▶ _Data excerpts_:
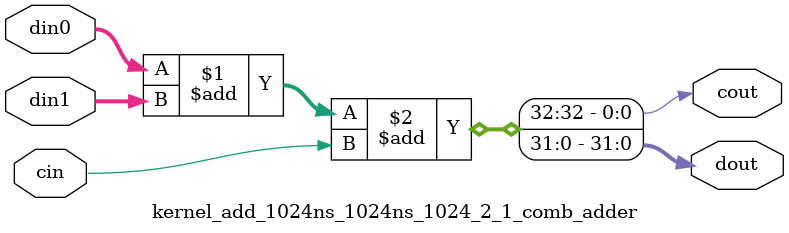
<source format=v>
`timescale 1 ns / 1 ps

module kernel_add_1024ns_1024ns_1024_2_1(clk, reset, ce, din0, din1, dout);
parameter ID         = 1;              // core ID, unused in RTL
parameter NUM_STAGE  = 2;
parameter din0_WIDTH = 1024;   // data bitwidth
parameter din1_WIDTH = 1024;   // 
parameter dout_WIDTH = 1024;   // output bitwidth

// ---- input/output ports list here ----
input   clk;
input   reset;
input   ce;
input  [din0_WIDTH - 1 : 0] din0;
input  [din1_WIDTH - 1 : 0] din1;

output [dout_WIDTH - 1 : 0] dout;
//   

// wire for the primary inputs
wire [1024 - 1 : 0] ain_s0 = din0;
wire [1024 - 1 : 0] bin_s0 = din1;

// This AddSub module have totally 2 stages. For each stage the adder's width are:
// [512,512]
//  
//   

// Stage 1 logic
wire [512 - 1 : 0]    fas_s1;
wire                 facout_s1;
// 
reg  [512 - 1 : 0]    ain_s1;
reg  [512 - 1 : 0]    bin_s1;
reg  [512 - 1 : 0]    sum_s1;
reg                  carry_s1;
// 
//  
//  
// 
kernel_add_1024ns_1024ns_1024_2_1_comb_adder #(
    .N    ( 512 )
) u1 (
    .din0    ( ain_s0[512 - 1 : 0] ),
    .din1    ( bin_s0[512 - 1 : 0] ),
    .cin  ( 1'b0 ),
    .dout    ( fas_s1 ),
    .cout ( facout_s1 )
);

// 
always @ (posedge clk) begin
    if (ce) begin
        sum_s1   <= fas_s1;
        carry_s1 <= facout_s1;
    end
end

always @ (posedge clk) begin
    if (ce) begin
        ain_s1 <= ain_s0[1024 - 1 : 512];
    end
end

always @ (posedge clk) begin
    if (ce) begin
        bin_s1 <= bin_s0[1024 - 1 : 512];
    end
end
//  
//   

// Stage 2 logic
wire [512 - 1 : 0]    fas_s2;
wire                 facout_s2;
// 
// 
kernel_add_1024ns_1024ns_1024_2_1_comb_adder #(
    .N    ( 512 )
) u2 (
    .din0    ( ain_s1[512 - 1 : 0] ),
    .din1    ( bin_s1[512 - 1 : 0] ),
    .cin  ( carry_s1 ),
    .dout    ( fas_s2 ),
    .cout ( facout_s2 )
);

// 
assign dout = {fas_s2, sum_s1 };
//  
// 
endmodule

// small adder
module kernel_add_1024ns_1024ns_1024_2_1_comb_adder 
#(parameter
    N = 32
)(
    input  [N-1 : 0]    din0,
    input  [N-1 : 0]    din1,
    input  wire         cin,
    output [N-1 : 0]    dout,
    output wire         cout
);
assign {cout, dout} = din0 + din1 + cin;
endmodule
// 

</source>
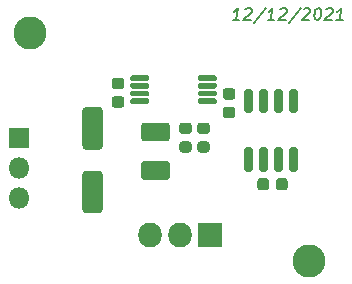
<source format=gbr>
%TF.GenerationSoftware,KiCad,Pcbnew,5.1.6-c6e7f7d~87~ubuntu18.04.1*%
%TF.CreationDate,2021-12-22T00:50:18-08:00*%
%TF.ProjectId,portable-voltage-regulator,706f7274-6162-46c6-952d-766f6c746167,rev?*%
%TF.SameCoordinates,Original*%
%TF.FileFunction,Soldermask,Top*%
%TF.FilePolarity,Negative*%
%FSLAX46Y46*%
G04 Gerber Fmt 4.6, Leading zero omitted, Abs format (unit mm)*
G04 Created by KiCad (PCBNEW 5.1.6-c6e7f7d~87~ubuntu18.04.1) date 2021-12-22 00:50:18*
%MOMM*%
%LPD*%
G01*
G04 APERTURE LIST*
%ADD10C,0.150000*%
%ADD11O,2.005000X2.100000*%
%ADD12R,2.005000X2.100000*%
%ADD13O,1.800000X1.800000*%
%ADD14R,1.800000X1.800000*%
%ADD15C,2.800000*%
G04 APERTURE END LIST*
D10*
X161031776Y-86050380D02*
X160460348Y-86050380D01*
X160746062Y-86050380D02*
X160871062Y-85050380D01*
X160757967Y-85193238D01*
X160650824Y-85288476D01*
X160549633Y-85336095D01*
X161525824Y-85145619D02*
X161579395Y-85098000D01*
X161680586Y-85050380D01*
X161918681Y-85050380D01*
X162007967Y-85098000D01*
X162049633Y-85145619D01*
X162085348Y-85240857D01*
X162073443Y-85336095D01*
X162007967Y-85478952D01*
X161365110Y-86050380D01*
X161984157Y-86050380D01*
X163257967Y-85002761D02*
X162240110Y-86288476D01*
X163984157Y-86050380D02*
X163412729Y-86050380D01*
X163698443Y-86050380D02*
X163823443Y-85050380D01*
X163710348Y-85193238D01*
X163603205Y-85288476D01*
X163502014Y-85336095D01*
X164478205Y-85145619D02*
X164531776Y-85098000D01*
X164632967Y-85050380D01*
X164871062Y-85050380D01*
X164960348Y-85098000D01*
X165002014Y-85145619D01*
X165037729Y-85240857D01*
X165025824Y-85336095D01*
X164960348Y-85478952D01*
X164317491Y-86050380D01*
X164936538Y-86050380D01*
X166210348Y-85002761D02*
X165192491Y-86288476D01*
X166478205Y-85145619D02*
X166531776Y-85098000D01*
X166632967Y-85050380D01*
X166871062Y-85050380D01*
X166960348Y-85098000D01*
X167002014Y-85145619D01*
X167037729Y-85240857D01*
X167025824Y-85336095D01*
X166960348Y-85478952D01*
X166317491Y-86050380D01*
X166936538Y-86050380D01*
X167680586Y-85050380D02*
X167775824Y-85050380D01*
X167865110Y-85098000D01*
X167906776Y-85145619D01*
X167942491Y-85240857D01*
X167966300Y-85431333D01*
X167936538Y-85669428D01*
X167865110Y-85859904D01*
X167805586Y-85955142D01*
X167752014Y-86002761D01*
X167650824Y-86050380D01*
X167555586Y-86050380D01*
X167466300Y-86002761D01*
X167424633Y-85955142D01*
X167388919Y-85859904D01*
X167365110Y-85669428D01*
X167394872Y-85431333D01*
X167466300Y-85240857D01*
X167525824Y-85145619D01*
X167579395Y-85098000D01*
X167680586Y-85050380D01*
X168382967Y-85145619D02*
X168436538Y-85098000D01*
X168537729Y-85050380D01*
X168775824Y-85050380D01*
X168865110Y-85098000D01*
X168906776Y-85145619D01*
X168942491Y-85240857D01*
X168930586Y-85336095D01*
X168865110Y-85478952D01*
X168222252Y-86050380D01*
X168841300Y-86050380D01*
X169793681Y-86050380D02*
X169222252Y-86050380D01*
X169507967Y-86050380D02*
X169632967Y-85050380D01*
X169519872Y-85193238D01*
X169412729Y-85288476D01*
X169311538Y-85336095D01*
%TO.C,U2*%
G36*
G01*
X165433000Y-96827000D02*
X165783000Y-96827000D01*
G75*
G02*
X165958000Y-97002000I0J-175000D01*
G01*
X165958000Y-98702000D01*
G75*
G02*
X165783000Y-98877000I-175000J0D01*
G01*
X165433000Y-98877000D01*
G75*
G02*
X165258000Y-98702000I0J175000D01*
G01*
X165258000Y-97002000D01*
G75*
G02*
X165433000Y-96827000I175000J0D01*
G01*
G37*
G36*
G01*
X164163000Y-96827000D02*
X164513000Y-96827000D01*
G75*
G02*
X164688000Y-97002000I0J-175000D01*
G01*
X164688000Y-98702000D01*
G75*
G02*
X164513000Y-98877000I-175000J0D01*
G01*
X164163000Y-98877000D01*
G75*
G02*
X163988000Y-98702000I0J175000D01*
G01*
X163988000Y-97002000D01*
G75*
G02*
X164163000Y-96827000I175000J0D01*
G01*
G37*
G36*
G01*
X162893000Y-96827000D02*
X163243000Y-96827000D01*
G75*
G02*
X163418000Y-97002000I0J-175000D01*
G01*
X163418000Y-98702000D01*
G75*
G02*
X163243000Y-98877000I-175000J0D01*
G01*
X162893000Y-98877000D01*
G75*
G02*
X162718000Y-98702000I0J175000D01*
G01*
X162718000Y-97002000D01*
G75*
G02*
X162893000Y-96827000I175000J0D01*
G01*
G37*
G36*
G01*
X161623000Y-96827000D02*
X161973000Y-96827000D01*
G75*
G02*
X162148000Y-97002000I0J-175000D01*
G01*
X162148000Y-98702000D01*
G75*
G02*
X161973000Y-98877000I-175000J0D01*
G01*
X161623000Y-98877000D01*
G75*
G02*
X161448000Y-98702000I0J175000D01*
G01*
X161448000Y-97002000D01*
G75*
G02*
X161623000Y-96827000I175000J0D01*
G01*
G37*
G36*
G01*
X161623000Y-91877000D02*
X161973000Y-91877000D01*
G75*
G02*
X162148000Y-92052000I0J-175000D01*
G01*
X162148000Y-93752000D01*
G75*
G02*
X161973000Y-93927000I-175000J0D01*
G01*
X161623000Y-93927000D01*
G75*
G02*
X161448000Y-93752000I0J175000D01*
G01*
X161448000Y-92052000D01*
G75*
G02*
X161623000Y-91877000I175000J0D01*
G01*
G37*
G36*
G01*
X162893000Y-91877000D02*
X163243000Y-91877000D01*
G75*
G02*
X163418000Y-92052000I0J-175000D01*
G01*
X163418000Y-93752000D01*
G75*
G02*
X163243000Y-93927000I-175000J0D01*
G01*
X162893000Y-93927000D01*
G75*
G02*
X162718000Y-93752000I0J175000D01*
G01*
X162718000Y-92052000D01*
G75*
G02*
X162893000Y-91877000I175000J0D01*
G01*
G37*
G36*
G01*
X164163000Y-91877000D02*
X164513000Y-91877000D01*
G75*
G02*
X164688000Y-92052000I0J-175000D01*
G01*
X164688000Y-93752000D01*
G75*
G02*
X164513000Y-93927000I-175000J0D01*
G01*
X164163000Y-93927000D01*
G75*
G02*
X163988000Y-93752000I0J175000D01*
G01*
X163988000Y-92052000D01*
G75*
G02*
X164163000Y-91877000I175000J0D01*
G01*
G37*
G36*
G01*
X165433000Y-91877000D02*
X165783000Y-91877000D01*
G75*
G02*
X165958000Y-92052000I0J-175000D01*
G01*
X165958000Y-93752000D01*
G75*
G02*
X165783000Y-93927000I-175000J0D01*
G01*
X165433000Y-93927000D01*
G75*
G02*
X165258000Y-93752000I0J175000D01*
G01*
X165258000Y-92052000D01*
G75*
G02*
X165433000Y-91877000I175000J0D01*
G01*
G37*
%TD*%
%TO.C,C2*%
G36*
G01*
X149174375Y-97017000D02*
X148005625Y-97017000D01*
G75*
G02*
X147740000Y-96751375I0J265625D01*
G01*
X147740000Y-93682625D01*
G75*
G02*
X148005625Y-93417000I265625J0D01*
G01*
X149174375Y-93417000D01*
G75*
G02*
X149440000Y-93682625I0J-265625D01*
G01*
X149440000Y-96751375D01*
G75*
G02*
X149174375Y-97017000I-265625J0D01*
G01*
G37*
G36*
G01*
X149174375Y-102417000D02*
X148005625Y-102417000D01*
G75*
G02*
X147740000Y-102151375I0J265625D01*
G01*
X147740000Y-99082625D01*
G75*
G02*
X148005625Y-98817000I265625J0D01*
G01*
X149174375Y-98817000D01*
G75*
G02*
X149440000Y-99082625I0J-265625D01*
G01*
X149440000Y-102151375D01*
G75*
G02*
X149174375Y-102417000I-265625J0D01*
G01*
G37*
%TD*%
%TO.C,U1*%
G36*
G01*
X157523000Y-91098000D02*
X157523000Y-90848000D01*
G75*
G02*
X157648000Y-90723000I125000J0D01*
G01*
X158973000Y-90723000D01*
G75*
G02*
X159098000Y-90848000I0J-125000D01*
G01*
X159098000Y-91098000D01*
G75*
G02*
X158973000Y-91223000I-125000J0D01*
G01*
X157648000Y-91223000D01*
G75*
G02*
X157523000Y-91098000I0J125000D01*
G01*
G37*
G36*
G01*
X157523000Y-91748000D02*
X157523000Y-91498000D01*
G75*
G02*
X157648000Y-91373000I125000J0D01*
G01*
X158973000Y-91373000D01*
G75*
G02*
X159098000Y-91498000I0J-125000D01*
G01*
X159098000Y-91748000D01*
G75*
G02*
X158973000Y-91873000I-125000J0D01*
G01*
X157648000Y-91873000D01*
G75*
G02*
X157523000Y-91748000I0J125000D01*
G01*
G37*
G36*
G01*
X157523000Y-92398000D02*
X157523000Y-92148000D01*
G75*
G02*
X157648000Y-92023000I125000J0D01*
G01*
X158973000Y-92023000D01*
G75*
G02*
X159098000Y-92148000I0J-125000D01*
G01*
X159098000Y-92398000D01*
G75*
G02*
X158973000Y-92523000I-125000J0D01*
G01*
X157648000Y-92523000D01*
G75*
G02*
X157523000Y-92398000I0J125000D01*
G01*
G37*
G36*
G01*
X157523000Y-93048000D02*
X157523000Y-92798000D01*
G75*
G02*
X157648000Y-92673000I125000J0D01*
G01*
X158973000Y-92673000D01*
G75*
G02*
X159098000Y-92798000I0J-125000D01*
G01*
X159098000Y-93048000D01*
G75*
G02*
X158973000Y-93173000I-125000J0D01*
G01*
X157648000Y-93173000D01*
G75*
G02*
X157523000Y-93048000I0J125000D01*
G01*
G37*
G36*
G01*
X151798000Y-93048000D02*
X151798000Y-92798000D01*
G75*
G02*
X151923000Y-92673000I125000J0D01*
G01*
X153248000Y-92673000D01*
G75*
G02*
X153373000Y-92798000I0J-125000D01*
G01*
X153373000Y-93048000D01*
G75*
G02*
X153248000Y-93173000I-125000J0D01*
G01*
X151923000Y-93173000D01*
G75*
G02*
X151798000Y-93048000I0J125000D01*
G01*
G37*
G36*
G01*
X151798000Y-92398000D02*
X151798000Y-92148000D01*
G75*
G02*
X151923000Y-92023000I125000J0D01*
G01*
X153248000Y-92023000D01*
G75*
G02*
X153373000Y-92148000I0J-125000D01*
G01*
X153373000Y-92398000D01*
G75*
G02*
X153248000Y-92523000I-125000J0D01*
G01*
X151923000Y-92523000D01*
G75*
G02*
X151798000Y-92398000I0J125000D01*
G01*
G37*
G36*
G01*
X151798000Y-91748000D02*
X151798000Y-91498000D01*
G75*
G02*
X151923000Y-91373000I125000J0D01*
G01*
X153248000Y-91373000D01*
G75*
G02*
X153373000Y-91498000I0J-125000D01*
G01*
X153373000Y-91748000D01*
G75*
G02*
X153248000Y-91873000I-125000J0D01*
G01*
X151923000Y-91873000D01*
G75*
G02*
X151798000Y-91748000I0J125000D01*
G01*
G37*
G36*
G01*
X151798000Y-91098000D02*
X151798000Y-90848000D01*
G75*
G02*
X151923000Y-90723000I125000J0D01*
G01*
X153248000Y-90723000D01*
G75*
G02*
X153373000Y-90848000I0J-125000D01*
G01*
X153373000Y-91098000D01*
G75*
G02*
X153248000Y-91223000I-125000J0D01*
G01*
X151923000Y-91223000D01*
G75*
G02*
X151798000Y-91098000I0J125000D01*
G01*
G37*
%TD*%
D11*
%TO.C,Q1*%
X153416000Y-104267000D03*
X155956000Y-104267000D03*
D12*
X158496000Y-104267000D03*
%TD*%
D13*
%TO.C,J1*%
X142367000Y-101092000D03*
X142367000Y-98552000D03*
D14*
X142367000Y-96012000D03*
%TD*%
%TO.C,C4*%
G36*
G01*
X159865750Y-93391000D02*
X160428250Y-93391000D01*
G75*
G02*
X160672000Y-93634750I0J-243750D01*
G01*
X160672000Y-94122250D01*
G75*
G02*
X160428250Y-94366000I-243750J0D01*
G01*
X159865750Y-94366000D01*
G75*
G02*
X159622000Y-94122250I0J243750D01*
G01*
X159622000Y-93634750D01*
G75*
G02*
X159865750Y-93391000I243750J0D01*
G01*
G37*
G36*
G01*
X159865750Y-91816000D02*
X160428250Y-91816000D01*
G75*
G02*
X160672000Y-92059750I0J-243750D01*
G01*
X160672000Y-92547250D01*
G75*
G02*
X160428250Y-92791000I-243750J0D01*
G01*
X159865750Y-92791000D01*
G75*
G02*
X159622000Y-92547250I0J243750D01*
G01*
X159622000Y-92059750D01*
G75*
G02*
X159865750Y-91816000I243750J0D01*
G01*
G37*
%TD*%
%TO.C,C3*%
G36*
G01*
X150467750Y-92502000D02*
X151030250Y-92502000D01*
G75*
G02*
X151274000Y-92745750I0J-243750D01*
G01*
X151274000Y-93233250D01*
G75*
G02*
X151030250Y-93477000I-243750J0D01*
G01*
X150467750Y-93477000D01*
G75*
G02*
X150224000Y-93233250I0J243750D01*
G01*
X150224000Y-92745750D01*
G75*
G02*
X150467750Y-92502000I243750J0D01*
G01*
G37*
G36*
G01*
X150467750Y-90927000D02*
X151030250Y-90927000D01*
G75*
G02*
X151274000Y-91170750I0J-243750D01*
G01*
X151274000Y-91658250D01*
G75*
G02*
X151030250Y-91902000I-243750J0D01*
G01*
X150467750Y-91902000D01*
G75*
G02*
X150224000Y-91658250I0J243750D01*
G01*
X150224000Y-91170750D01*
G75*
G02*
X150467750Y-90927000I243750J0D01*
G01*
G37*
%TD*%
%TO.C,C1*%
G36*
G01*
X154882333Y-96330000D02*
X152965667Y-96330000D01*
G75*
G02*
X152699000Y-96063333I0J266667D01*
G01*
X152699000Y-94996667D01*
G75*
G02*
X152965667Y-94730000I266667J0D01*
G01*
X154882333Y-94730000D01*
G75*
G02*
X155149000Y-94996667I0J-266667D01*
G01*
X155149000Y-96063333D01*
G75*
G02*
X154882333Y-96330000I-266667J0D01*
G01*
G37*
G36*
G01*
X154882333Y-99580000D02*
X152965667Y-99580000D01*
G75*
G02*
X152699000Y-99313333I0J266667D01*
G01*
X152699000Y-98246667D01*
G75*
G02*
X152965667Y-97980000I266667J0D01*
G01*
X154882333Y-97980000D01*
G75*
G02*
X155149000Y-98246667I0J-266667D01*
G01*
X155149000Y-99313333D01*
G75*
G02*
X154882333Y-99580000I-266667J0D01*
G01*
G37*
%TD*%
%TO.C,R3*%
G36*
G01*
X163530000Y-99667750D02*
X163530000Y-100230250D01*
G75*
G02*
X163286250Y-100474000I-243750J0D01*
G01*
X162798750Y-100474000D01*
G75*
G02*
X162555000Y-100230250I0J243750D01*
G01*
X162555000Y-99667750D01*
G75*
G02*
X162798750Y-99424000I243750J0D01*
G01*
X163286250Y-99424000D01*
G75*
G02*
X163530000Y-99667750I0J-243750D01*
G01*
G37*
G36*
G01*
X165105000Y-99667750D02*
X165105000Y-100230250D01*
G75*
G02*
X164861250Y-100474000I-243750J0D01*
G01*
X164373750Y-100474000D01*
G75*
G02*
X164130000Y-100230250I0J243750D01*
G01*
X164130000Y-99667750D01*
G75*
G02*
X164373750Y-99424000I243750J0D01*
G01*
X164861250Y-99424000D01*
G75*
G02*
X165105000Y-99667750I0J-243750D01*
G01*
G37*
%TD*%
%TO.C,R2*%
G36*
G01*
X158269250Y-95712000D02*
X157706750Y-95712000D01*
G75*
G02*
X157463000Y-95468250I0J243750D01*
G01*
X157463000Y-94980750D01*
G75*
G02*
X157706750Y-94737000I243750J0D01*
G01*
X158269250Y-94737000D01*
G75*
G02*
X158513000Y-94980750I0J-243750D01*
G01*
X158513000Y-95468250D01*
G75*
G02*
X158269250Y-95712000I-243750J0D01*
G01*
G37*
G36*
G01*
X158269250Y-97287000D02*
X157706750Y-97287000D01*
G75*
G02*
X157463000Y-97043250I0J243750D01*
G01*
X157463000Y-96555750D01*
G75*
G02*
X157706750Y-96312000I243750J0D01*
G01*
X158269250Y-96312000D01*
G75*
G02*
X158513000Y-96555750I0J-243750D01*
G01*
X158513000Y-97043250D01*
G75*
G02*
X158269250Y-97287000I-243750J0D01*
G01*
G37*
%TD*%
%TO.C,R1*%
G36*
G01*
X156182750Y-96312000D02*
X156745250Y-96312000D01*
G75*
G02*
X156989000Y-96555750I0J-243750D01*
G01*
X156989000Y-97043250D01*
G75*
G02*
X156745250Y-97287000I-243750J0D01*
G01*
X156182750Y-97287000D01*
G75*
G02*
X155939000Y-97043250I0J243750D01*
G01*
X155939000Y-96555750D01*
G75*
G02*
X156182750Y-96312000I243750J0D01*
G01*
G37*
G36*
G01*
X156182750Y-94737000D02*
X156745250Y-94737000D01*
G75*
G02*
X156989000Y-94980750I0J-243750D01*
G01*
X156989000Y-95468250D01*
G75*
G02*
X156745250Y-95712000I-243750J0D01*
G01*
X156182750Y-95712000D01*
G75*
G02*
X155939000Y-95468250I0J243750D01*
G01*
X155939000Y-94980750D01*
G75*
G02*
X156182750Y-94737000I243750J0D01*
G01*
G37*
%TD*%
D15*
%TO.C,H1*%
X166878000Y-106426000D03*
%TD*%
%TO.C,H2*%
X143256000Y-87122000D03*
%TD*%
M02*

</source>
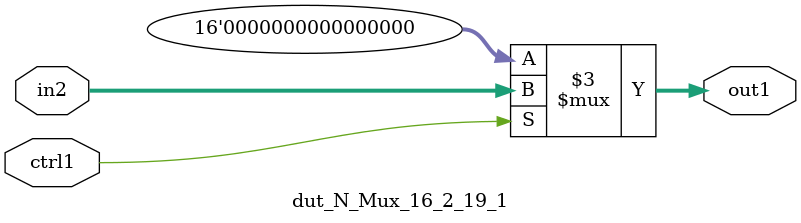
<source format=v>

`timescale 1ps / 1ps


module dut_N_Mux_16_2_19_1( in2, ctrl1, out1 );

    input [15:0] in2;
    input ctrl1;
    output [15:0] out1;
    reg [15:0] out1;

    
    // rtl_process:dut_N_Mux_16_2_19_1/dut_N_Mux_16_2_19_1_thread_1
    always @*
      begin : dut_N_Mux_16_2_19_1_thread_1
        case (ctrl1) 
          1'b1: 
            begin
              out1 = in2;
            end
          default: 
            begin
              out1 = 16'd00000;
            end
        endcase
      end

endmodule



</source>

▶ _To do_:
In the records above, how many lines contain the word "timescale"? State only the number.

▶ _Response_:
2